44 En vanaf die tijd begonnen de discipelen om de zonden van de wereld te treuren.

45 En het geschiedde, toen er driehonderd jaar waren verstreken, dat zowel het volk van Nephi als de Lamanieten buitengewoon goddeloos waren geworden, het ene volk net zoals het andere.

46 En het geschiedde dat de rovers van Gadianton zich over het gehele oppervlak van het land verbreidden; en op de discipelen van Jezus na waren er geen rechtvaardigen. En zij verzamelden goud en zilver in overvloed en dreven handel in allerlei handelswaar.

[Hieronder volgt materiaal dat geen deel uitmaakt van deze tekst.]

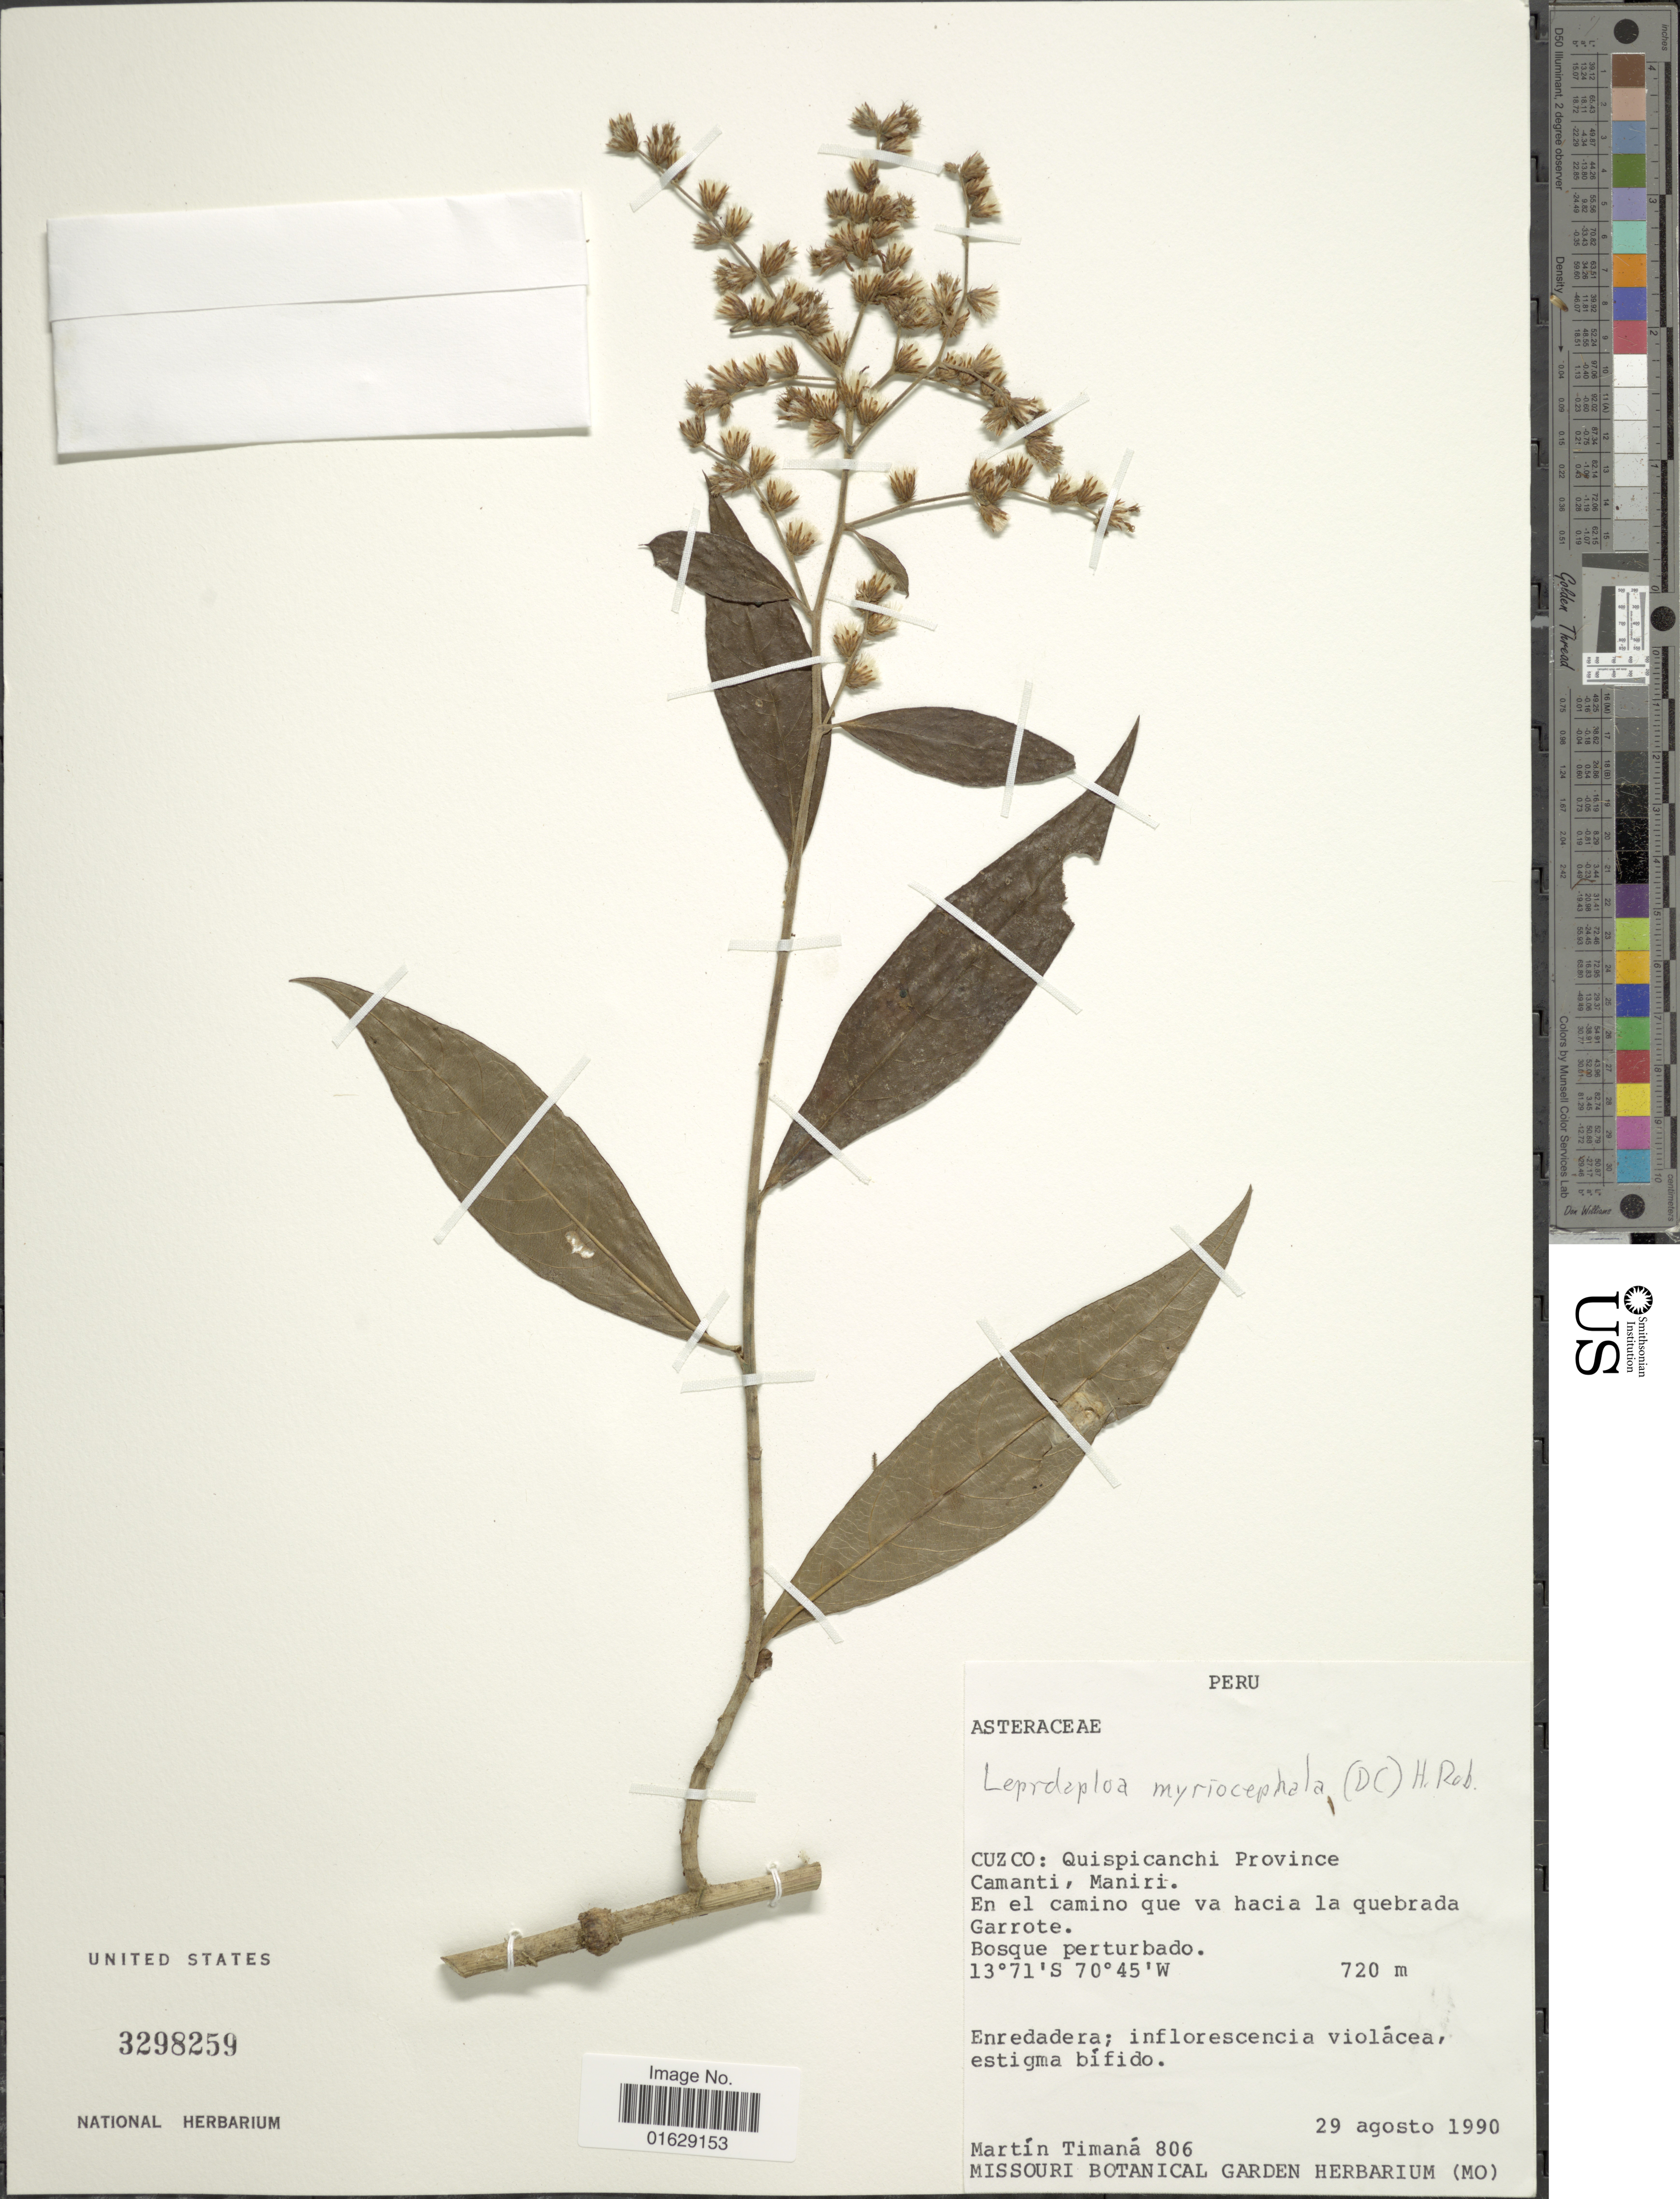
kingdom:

47 En het geschiedde, toen er driehonderdvijf jaar waren verstreken — en het volk volhardde nog steeds in goddeloosheid — dat Amos stierf; en zijn broer, Ammaron, hield de kroniek bij in zijn plaats.

48 En het geschiedde, toen er driehonderdtwintig jaar waren verstreken, dat Ammaron, daartoe gedrongen door de Heilige Geest, de kronieken die heilig waren, verborg — ja, alle heilige kronieken, die van geslacht op geslacht waren doorgegeven, die heilig waren — ja, tot aan het driehonderdtwintigste jaar vanaf de komst van Christus.

49 En hij verborg ze in de hoede van de Heer, opdat zij, naar de profetieën en beloften van de Heer, wederom tot het overblijfsel van het huis van Jakob zouden komen. En aldus is het einde van de kroniek van Ammaron.